Nauczycielka języka angielskiego w rosyjskim mieście Penza została skazana na pięć lat pozbawienia wolności w zawieszeniu pod zarzutem "rozpowszechniania nieprawdziwej informacji" o armii rosyjskiej. Kobieta miała tłumaczyć uczniom, że Rosja chciała obalić władze w Kijowie; jeden z nich nagrał rozmowę i przekazał ją śledczym - poinformowała rosyjska sekcja BBC.
45-letnia Irina Gen przez 10 lat uczyła języka angielskiego w szkole rezerwy olimpijskiej w Penzie, w środkowej części Rosji. Pod koniec marca jedna z uczennic ósmej klasy zapytała ją, dlaczego nie może pojechać do Czech na zawody sportowe. Nauczycielka miała odpowiedzieć, że udział Rosji w turnieju został zawieszony, oraz podkreślić, że "dopóki Rosja nie zacznie się zachowywać w cywilizowany sposób, taki stan rzeczy będzie utrzymywał się wiecznie".
Gen miała też tłumaczyć uczniom, że Ukraina jest suwerennym państwem, a Rosja chciała obalić rząd tego kraju. Jak donosi BBC, mówiła również, iż Rosja obecnie jest krajem pariasów, ponieważ społeczność światowa jest "zaskoczona tym, że można się zachowywać w taki sposób".
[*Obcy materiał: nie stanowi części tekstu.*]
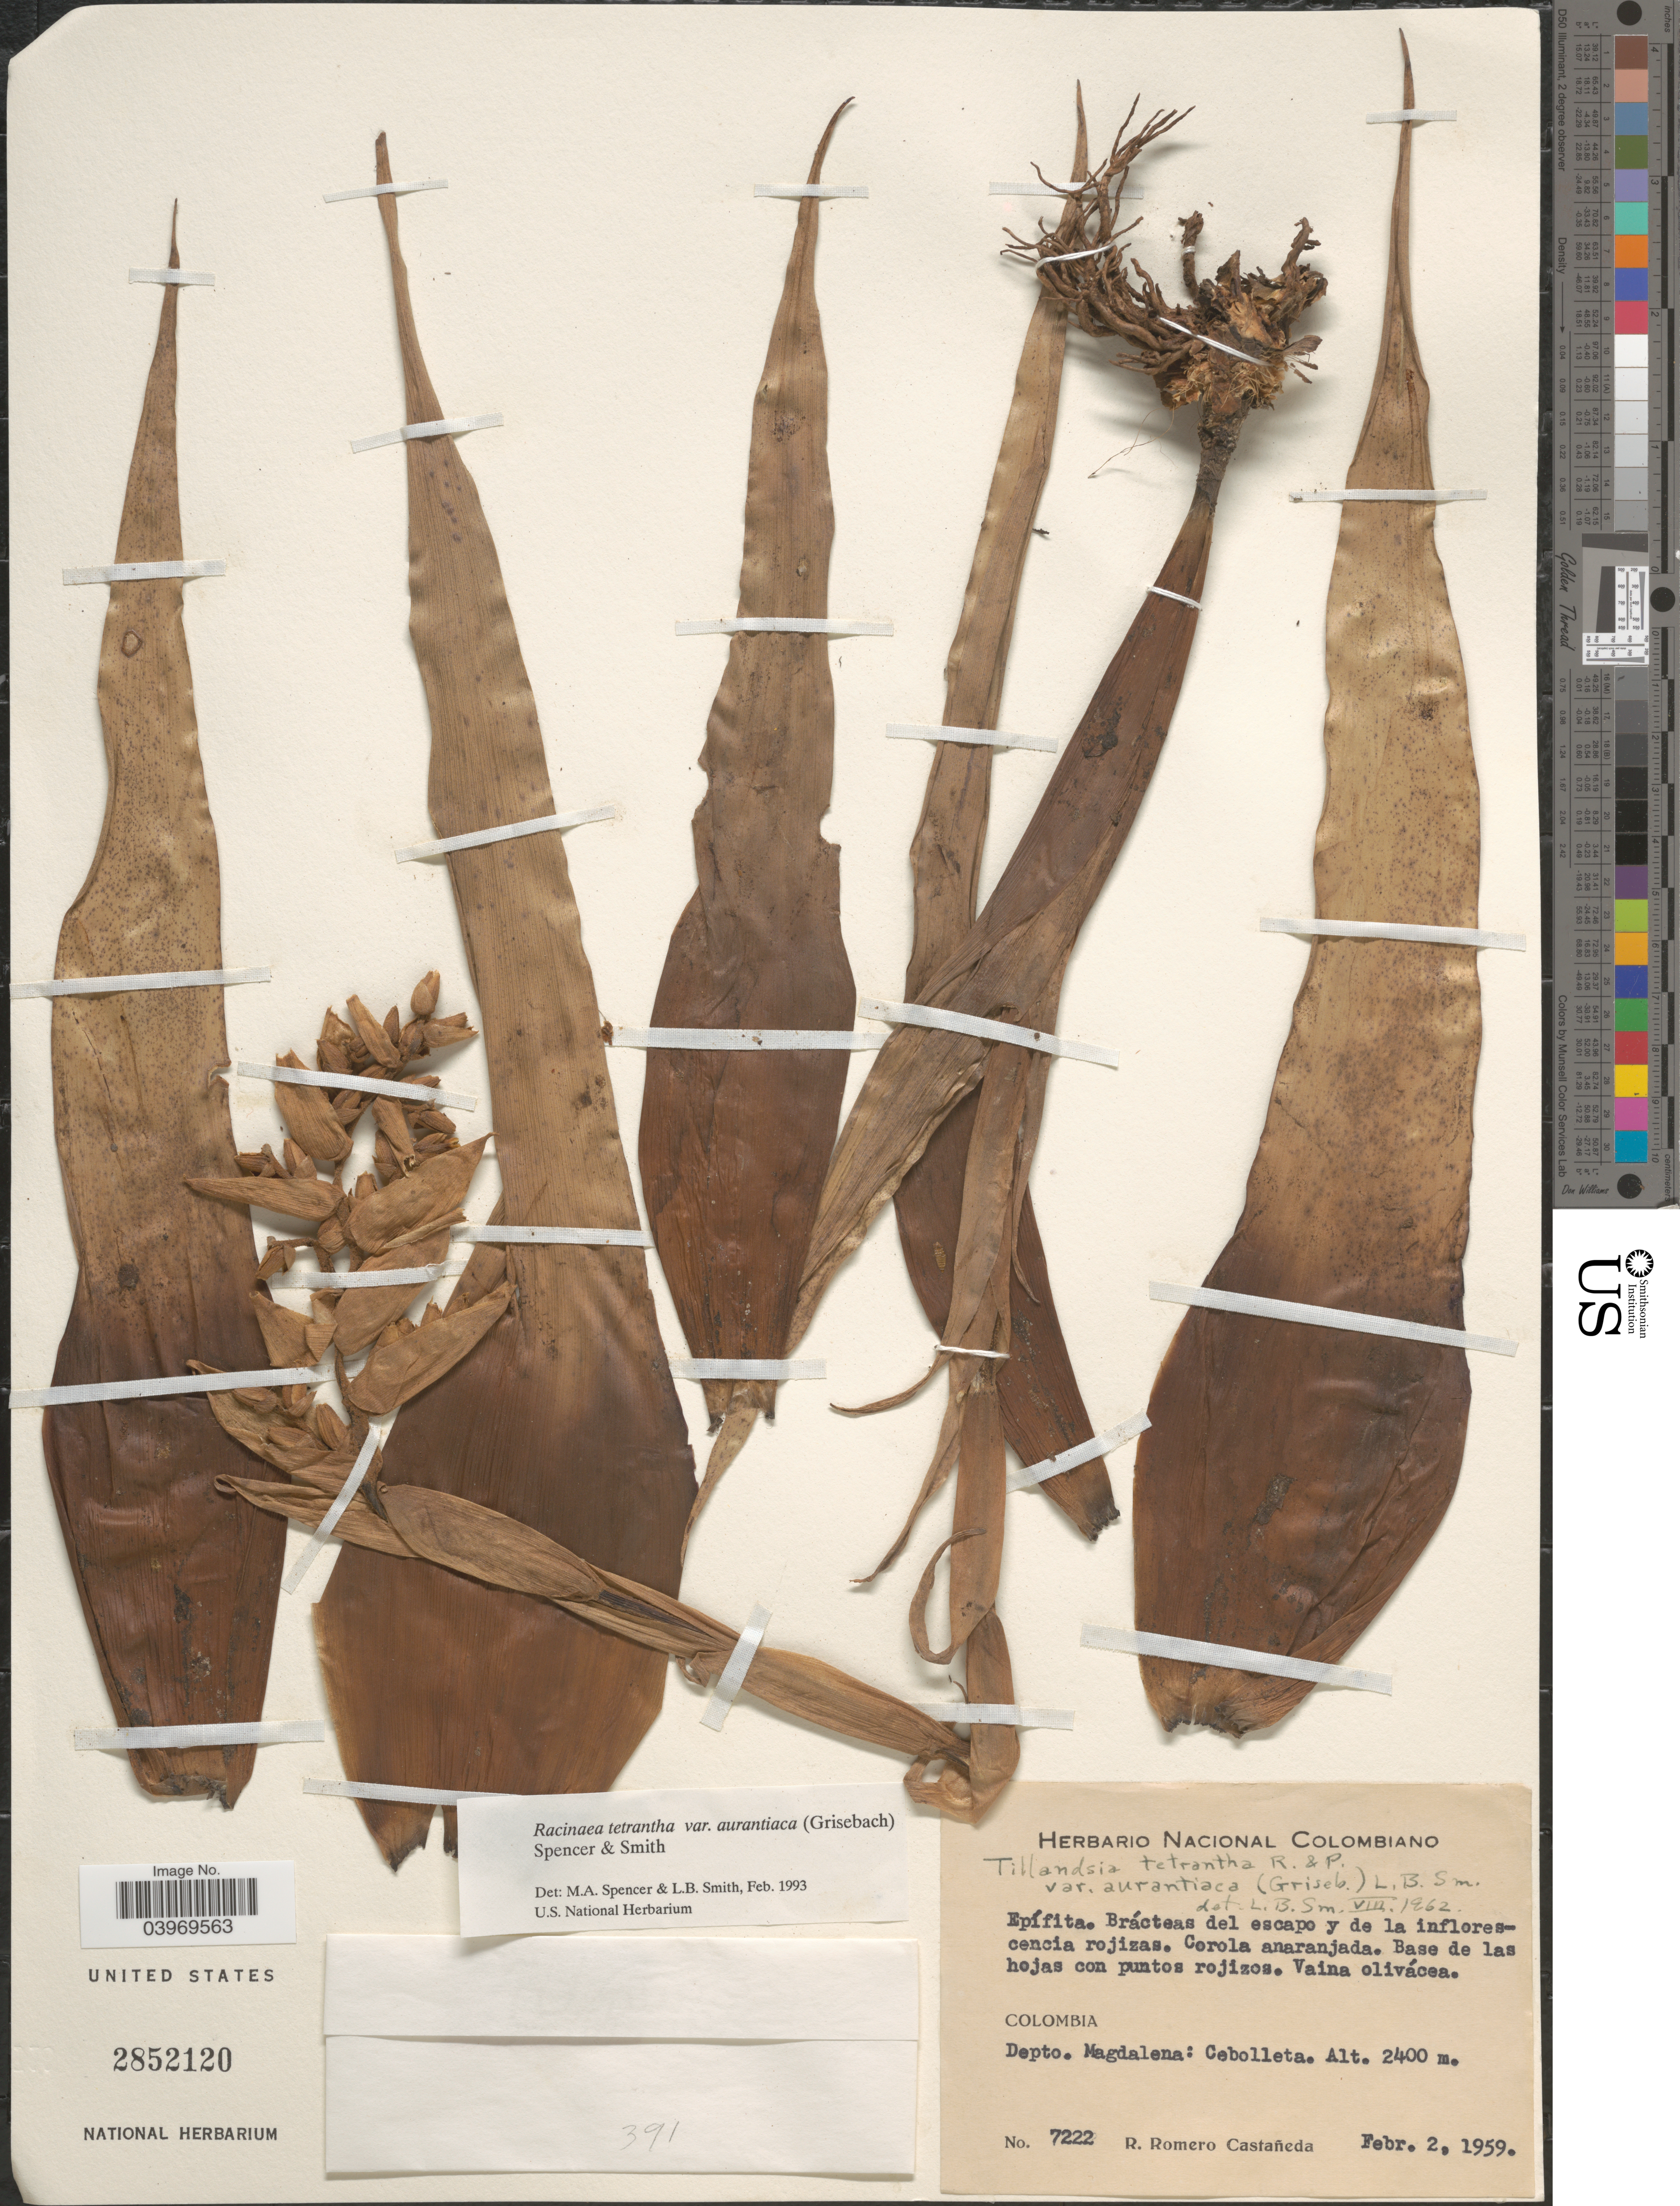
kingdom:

Nauczycielka skazana. Pięć lat więzienia w zawieszeniu
Pedagog w rozmowie z uczniami miała odnieść się do zbombardowania przez Rosjan szpitala w Mariupolu, gdzie znajdował się oddział położniczy, oraz wspomnieć o udziale Rosji w konflikcie zbrojnym, który wybuch w Donbasie w 2014 roku.
Rozmowę z nauczycielką nagrał na dyktafon jeden z uczniów, który następnie przekazał ją śledczym - poinformowała rosyjska sekcja BBC. Dochodzenie wobec kobiety zostało wszczęte po kilku dniach. W czwartek - jak czytamy - pedagog została skazana na pięć lat więzienia w zawieszeniu. Prawnik nauczycielki Aleksander Fiedułow poinformował, że jego klientka nie odwoła się od wyroku.
Zgodnie z orzeczeniem sądu nauczycielka "wyrażając uporczywą niechęć wobec prezydenta i naczelnego dowódcy", rozpowszechniała "umyślnie nieprawdziwe informacje" o armii rosyjskiej.
Uczniowie i studenci donosicielami, wysokie grzywny
W rozmowie z Radiem Swoboda nauczycielka tłumaczyła, że podstawą wszczętej przeciwko niej sprawy karnej były jej słowa o bombardowaniu szpitala położniczego w Mariupolu.
Irina Gen powiedziała również, że w kwietniu zwolniła się ze szkoły na własne życzenie.
Rosyjska sekcja BBC informowała wcześniej, że po inwazji zbrojnej Rosji na Ukrainę w kilku rosyjskich szkołach i na uniwersytetach uczniowie i studenci poskarżyli się policji na nauczycieli, którzy wypowiadali się przeciwko wojnie z Ukrainą. Podobnie jak w przypadku Iriny Gen rozmowy z pedagogami były nagrywane. W tamtych przypadkach nauczyciele i wykładowcy nie byli skazywani, karano ich jedynie wysokimi grzywnami.